Corpus Christi, Texas: Hospital error blamed for more infant overdoses – Yahoo! News
Key points of the story are:
- 14 babies received heparin overdoses while in intensive care.
- Two premature twins died, though it is unknown if this was the cause.
…pharmacy workers at Christus Spohn Hospital South made what the hospital called a "mixing error." The two workers went on voluntary leave.
The heparin, which was 100 times stronger than recommended, was given to 14 infants in the hospital’s neonatal intensive care unit on July 4.
As I have cited on previous posts, medication errors are one of the most common ways hospitals unintentionally injure or kill patients in their efforts to treat them.
I am reasonably certain that the two workers who went on "voluntary leave" (yeah, right) will absorb more than their share of blame as the system solves the problem by asking the "Five Who?" questions.
The article then goes on to cite a history of similar incidents in hospitals all over the country, though it is sometimes unclear in the writing if it is talking about this case or a previous one.
So what should happen?
First, determine where the actual root error occurred. If the manufacturer shipped mislabeled product, for example, then the problem happened THERE, not in the hospital. That isn’t to say we can’t do a better job in the hospital catching those things, but that isn’t the root cause in this case.
Any investigation should center on an assumption that the workers were operating in good faith, paying as much attention as can be expected of a normal human being, and were positive that they were doing this right. They did not want to injure or kill their customers.
Somehow, then, the process of mixing (either in the hospital or at the manufacturer) allows a 100x error to go by without SCREAMING for attention. And scream it must. Humans doing routine things in routine ways operate on an assumption that everything is routine until presented with overwhelmingly compelling evidence to the contrary.
Any hunt for "who did it" is motivated by extracting retribution rather than solving the problem. Once again, I refer the reader to the great work by Sidney Dekker on human error. We can all learn and apply it to everything that people need to do correctly – safety, quality, any other process or procedure.
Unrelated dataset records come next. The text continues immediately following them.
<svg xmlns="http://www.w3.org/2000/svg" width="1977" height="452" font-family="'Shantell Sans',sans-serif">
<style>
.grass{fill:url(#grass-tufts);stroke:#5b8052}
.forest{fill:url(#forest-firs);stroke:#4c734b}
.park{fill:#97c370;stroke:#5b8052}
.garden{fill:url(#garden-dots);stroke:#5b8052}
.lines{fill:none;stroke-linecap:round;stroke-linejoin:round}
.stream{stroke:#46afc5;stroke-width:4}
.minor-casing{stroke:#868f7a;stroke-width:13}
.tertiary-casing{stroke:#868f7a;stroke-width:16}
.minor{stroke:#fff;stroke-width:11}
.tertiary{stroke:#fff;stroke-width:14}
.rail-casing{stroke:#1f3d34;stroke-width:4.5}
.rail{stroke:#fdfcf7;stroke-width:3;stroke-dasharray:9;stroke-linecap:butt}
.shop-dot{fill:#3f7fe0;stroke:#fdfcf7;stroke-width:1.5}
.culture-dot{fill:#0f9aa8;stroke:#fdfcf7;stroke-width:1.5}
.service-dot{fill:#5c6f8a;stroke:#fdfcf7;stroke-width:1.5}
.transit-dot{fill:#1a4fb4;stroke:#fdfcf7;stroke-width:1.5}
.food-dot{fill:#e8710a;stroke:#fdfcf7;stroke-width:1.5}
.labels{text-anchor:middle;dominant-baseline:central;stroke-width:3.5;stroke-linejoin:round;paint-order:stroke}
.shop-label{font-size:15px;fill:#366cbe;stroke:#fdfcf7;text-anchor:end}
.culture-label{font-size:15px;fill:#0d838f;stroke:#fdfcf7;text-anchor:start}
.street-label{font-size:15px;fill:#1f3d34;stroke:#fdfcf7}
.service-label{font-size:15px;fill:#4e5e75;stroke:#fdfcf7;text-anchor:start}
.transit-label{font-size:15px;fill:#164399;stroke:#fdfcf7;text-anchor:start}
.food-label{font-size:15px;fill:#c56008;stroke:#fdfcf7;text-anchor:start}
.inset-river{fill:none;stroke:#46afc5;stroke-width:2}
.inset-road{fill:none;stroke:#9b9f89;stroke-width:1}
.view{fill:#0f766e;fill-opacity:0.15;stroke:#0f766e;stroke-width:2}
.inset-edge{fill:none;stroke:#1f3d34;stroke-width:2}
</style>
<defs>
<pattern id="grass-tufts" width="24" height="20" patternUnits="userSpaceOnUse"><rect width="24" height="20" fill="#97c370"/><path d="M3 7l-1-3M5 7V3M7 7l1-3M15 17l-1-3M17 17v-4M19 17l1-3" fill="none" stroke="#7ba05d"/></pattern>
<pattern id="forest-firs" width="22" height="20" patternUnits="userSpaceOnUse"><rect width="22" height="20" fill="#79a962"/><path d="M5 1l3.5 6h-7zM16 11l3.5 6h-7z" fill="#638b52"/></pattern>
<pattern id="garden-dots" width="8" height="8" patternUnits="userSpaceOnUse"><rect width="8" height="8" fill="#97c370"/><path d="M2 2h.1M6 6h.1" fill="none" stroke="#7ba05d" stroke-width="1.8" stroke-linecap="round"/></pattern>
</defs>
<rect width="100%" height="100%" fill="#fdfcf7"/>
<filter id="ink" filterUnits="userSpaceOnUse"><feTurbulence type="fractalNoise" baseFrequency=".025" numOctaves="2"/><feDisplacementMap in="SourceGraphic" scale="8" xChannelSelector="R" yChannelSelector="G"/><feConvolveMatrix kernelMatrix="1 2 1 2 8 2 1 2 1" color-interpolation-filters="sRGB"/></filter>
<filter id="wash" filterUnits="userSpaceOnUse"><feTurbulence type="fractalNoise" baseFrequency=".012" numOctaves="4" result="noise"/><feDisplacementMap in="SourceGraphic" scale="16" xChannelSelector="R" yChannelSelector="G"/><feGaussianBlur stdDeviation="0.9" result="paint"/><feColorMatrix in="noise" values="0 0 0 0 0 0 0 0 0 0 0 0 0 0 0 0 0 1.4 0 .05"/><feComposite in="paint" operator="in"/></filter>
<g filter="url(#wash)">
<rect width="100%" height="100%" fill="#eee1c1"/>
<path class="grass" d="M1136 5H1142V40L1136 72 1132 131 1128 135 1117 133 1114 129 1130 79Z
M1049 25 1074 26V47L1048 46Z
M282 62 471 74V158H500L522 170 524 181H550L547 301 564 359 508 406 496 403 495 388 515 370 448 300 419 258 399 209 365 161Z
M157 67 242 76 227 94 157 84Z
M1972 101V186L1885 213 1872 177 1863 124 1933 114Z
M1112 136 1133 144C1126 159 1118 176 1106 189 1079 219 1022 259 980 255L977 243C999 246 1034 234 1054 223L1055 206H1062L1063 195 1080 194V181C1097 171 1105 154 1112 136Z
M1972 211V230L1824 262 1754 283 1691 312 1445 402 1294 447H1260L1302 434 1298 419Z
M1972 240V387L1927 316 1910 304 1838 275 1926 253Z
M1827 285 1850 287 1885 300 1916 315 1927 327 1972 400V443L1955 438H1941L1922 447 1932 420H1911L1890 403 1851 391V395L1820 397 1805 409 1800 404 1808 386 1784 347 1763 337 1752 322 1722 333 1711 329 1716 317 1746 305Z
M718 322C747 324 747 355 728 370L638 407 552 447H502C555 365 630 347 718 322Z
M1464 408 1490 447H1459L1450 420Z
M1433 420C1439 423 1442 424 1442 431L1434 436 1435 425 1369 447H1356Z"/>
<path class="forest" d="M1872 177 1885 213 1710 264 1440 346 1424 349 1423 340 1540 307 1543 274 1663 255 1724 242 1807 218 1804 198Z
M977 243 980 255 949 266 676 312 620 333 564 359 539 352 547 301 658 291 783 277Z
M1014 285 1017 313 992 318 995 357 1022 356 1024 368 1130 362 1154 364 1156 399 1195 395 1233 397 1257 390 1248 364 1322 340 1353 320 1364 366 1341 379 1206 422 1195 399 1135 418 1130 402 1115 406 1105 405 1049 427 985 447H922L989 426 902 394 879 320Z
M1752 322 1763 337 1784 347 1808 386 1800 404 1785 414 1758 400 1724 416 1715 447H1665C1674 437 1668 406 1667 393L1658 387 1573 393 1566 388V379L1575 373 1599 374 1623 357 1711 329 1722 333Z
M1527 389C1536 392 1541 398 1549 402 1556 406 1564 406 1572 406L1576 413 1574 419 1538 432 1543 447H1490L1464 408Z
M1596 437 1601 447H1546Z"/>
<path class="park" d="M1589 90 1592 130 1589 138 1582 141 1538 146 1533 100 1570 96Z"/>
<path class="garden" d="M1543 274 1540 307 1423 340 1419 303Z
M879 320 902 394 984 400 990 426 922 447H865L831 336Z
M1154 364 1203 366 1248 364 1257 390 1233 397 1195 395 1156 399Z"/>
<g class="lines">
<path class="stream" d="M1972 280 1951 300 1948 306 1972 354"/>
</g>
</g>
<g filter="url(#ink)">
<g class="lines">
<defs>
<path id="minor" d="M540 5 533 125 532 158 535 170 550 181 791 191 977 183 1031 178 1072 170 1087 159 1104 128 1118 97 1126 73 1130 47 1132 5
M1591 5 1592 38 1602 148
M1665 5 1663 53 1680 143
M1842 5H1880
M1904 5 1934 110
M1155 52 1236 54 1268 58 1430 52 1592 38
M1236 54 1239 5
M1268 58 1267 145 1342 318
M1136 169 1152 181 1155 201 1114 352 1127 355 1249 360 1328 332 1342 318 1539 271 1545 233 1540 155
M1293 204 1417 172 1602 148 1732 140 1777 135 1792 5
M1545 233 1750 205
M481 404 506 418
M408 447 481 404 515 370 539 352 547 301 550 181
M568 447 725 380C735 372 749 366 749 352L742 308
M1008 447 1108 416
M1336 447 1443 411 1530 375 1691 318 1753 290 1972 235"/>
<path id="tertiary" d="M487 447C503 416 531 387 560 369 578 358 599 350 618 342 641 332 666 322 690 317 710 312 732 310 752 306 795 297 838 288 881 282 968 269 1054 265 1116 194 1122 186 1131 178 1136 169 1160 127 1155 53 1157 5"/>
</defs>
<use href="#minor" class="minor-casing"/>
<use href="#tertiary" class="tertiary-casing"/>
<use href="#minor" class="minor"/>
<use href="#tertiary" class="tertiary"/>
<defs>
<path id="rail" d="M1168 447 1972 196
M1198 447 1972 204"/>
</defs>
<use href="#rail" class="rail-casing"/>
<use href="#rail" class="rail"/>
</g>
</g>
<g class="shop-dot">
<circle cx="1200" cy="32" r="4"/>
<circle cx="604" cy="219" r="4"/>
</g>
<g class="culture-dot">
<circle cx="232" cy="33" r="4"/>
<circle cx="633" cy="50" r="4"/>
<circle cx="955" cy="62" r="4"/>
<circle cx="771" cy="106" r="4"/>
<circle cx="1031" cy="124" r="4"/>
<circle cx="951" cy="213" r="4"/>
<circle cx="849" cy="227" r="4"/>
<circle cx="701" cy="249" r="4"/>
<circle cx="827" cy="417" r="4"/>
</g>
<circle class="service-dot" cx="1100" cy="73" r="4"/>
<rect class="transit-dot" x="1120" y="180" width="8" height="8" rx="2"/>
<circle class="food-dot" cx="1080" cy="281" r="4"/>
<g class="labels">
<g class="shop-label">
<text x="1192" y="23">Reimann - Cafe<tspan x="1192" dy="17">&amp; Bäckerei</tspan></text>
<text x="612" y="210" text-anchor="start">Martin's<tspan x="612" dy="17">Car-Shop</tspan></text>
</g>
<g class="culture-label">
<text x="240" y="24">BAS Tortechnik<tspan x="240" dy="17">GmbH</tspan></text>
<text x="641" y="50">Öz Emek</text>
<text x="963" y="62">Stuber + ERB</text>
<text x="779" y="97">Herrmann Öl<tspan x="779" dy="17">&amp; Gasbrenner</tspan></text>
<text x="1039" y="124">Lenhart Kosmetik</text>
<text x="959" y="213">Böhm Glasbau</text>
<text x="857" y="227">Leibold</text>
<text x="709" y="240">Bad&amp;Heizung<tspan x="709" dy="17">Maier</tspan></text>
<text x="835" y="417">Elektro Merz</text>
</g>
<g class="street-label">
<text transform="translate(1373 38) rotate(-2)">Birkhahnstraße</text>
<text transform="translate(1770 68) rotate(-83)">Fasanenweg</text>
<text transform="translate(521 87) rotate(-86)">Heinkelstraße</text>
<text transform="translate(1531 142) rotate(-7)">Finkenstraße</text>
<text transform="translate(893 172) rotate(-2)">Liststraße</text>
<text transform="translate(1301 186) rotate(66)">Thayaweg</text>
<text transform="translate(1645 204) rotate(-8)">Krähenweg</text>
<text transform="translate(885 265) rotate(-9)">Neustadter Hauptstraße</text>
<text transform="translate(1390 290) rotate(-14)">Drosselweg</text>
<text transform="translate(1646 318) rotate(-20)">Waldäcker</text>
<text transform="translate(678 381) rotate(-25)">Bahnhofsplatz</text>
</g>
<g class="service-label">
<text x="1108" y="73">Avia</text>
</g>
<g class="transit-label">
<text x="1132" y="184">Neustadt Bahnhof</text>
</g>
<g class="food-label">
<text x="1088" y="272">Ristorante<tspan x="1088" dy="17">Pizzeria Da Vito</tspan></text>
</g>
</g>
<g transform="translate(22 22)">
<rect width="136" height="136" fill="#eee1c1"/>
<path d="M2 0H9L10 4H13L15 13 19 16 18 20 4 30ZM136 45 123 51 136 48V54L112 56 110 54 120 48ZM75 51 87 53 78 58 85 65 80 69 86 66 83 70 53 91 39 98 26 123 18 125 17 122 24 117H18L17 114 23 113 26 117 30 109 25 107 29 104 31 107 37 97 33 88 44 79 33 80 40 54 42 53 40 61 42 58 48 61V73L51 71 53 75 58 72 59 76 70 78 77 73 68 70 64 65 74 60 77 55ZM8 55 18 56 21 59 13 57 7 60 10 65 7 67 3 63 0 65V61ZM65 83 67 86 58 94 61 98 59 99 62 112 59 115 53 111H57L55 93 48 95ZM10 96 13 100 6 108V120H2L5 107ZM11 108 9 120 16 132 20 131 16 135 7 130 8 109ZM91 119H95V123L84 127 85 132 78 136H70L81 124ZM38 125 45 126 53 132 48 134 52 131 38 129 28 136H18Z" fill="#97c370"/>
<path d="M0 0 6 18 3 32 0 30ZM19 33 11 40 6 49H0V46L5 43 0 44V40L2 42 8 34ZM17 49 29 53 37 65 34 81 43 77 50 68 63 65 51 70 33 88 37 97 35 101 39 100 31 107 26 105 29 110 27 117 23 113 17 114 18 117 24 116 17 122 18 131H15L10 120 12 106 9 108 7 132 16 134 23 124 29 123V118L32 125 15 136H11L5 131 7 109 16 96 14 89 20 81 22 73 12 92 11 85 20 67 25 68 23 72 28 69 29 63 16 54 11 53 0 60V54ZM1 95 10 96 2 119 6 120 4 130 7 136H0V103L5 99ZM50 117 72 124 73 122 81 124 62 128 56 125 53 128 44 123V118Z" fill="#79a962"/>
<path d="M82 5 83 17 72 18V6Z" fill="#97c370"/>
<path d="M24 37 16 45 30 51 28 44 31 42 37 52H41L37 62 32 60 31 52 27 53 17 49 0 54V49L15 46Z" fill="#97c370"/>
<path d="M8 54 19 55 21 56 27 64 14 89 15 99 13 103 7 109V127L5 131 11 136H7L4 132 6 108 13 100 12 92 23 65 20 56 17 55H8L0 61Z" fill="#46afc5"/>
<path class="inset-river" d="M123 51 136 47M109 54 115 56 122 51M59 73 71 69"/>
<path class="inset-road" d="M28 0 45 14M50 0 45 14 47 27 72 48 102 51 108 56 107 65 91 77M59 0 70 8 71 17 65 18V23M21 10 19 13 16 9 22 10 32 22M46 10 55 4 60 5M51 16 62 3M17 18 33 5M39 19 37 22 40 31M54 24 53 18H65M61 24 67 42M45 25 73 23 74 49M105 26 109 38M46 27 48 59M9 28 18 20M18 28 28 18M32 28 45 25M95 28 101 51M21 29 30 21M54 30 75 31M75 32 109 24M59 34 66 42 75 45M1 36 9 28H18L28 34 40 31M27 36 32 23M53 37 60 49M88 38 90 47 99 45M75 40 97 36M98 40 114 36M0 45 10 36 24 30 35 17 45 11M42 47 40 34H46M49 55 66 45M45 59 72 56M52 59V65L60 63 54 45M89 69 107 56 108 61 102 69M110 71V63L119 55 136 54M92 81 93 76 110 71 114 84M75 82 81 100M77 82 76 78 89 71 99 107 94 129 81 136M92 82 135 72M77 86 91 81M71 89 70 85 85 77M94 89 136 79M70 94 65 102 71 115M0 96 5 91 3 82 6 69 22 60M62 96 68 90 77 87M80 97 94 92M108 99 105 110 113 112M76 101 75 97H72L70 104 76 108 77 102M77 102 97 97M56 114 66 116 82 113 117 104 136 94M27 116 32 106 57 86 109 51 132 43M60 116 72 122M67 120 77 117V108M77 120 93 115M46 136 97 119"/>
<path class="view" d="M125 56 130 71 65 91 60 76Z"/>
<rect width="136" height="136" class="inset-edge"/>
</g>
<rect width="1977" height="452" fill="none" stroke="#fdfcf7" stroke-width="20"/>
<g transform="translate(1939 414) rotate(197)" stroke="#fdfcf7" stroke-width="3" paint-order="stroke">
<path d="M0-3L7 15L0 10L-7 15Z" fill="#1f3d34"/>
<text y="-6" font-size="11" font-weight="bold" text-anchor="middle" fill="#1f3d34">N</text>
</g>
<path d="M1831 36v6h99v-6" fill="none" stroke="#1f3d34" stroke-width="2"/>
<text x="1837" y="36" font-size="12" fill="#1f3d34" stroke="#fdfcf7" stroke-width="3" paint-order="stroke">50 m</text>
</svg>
It was reported as a “mixing error.” Why they were mixing, I have no idea. Many hospitals (such as Cedar-Sinai, which injured the Quaid twins) buy two separate doses, where the mixup occur there.
Here, maybe they only buy one dose and then dilute it for children’s use? That seems really risky and penny-wise, pound-foolish (but again, I’m speculating).
As I’ve blogged about (and write about in my book), hospitals are too quick to blame individuals instead of looking at process.
To be fair, the people who caused the error probably do feel terrible. It might truly be voluntary leave… many people leave healthcare because they’re devastated an error occurred. But the hospitals are often also quick to suspend or fire people, which isn’t getting to the root cause at all. Sad.
I’m sure there is also a large legal component to the voluntary leave.
Thank you Mark for your insight on this. Your concept of finding the “root error” hit’s home with me. I work with customer returns and I see the human errors that are made. At my company we have many inspection operations throughout the process. We manufacture parts for airplanes…
I may have an idea for a visual poka-yoke that would apply whether it was a mixup between stocked doses or an error in diluting a standard solution:
The stuff should be shipped with a certain amount of food coloring proportional to the amount active ingredient. The kids’ version would be visibly different from the adults’, and whether you’d mixed it wrong or grabbed the wrong bottle by mistake, you’d know.
Does this sound at all practical? Is it a technique that’s ever been used elsewhere?